One hundred and one healthy adults (females n=52, 40±14 y, 1.70±0.95 m, 76.7±17.4 kg, 26.5±5.5 kg/m2) and 210 children (females=105, 1.49±0.13 m, 43.4±12.6 kg, 19.2±3.2 kg·m-2) collected urine for 24-h. Urine was analyzed for urine osmolality (UOsm), color (UC), while the number of voids (void) was also recorded. Receiver Operating Characteristic (ROC) analysis was performed for UC, void, and combination of UC and void, to determine markers’ diagnostic ability for detecting underhydration based on elevated UOsm (UOsm ≥800 mmol·kg-1).

Results:

Linear regression analysis revealed that UC was significantly associated with UOsm in both adults (R2=0.38; P<0.001) and children (R2=0.45; P<0.001). Additionally, void was significantly associated with UOsm in both adults (R2=0.13; P<0.001) and children (R2=0.15; P<0.001). In adults, when UC>3 and void <7 were combined, the overall diagnostic ability for underhydration was 97% with sensitivity and specificity of 100% and 88%, respectively.

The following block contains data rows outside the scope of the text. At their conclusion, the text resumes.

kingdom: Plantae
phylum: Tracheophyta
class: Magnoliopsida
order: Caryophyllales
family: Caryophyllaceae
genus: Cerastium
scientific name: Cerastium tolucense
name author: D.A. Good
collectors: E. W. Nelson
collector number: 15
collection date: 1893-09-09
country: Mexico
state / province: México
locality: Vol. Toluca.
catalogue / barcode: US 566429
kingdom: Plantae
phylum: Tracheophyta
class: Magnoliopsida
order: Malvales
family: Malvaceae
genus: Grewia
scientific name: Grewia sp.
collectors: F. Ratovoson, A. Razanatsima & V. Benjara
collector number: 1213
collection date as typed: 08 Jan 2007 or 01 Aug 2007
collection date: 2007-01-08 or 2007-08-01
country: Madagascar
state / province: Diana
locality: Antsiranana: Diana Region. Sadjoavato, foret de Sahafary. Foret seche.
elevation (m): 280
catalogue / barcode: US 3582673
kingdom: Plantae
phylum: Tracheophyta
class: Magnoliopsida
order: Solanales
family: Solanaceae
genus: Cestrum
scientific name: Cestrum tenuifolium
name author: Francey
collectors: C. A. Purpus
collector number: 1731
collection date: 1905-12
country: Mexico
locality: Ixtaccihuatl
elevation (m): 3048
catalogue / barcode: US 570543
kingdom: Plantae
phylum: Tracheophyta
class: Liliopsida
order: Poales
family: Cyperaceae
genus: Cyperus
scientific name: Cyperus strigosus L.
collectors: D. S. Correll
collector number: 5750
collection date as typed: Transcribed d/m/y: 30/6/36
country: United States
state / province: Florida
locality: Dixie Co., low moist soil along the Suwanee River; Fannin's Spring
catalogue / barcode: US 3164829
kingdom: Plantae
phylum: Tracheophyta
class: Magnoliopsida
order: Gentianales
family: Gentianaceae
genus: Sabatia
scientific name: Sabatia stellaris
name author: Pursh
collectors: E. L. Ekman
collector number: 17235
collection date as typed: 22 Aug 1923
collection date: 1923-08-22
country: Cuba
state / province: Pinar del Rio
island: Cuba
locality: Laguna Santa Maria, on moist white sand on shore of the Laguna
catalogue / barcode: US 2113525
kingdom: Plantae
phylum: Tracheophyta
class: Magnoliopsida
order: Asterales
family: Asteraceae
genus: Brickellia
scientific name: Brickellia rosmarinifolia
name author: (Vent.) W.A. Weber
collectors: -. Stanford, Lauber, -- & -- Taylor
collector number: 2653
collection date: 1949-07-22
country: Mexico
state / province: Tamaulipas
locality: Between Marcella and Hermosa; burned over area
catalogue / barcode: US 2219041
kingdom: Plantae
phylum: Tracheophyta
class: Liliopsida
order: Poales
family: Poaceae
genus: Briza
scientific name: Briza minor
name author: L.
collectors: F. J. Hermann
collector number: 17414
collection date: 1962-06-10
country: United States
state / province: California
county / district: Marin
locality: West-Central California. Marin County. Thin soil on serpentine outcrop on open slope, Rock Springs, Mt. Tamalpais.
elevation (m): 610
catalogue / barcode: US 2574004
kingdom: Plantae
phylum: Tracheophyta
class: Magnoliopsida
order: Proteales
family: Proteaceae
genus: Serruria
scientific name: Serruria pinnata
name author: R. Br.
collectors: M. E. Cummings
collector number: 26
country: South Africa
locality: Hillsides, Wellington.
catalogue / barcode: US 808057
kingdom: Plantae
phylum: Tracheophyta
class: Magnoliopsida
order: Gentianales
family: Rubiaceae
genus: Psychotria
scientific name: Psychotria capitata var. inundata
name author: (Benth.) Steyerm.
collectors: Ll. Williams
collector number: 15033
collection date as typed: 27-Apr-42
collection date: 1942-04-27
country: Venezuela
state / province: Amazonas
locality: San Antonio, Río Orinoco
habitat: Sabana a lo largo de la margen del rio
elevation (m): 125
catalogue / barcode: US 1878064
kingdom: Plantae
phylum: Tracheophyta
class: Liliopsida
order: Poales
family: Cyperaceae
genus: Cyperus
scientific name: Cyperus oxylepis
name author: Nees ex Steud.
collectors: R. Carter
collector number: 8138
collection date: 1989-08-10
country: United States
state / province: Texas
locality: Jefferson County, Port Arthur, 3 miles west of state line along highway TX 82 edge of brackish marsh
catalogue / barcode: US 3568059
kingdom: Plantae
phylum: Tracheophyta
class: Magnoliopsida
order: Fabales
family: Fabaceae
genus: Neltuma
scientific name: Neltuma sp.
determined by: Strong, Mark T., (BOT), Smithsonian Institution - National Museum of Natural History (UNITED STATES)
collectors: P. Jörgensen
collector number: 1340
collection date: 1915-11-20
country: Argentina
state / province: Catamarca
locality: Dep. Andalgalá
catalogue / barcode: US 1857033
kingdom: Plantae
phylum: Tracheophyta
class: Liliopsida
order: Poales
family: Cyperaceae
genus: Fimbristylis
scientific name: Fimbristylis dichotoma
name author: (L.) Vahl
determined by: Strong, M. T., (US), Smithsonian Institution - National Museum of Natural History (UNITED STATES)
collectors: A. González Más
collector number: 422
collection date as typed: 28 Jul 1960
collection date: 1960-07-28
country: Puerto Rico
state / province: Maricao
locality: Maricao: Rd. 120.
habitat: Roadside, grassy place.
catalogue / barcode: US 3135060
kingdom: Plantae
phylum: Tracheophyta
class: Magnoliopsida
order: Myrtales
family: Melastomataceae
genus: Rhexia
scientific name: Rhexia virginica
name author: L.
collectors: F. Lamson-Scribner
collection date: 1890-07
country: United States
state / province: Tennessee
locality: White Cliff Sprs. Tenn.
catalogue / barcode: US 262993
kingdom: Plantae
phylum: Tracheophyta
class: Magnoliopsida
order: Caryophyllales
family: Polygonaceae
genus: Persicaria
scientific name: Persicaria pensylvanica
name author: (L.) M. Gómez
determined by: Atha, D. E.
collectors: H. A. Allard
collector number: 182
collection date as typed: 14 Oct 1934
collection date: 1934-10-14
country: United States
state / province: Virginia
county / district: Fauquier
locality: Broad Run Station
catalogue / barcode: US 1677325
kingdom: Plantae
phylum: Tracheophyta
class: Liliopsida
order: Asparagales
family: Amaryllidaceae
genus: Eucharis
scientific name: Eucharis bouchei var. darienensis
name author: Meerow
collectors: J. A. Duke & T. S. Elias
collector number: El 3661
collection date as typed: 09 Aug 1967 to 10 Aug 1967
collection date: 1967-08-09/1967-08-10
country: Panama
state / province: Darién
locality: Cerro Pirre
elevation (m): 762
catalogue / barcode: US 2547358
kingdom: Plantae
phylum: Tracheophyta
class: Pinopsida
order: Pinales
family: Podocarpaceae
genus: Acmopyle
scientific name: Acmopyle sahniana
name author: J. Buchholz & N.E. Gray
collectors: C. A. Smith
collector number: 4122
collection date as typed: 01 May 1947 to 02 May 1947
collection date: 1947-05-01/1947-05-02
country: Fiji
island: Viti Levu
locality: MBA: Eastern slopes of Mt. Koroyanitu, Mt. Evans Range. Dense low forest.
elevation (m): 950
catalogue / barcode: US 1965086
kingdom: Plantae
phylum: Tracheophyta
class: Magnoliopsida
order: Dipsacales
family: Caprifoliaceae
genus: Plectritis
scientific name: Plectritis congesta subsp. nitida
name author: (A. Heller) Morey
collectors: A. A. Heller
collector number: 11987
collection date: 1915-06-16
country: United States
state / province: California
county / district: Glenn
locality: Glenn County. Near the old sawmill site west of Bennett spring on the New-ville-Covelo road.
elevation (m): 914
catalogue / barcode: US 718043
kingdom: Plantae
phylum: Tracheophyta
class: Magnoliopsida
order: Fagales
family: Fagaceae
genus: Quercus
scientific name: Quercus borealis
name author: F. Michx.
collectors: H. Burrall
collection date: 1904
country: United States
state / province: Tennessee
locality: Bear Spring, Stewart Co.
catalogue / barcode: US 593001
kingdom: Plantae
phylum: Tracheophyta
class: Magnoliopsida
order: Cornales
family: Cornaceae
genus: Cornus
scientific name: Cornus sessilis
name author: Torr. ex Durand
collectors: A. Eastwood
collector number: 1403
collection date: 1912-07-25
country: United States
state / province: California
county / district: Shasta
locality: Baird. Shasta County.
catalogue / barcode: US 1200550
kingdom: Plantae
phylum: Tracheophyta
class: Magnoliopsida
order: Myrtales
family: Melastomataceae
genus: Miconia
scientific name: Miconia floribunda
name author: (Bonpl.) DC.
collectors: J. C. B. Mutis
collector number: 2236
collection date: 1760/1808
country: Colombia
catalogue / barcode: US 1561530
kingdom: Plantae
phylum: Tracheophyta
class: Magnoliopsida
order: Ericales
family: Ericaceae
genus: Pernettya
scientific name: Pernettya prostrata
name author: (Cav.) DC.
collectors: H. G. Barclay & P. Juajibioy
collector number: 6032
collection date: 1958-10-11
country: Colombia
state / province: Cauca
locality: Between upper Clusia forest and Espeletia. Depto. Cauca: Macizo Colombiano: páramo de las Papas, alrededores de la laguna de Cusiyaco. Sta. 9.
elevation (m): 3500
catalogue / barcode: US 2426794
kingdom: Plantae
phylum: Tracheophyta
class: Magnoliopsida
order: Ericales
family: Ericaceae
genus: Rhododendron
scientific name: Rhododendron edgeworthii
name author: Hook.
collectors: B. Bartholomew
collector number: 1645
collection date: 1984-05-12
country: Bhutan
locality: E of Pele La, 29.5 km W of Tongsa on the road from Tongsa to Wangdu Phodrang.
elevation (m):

In children, UC >3 and void <5 had an overall diagnostic ability for underhydration of 89% with sensitivity and specificity of 100% and 62%, respectively.

Conclusions:

Urine color alone and the combination of urine color with void number can a valid and simple field-measure to detect underhydration based on elevated urine osmolality.


A word from our expert: Dr Erica Perrier, Head of the Health and Hydration Science Team, Danone Research France:

“People need easy methods to monitor hydration in their daily lives. Previously, both urine color, and counting the number of voids, have been shown to be good proxies of hydration. This study finds that combining urine color and number of voids is an accurate way of detecting underhydration in adults and children. Specifically, in adults, a darker urine color (4 or higher on the eight-color urine color scale published by Armstrong et al.); combined with less that 7 voids in 24h, accurately predicts underhydration. In children, a urine color of 4 or darker, combined with less than 5 voids in 24h, accurately predicts underhydration.”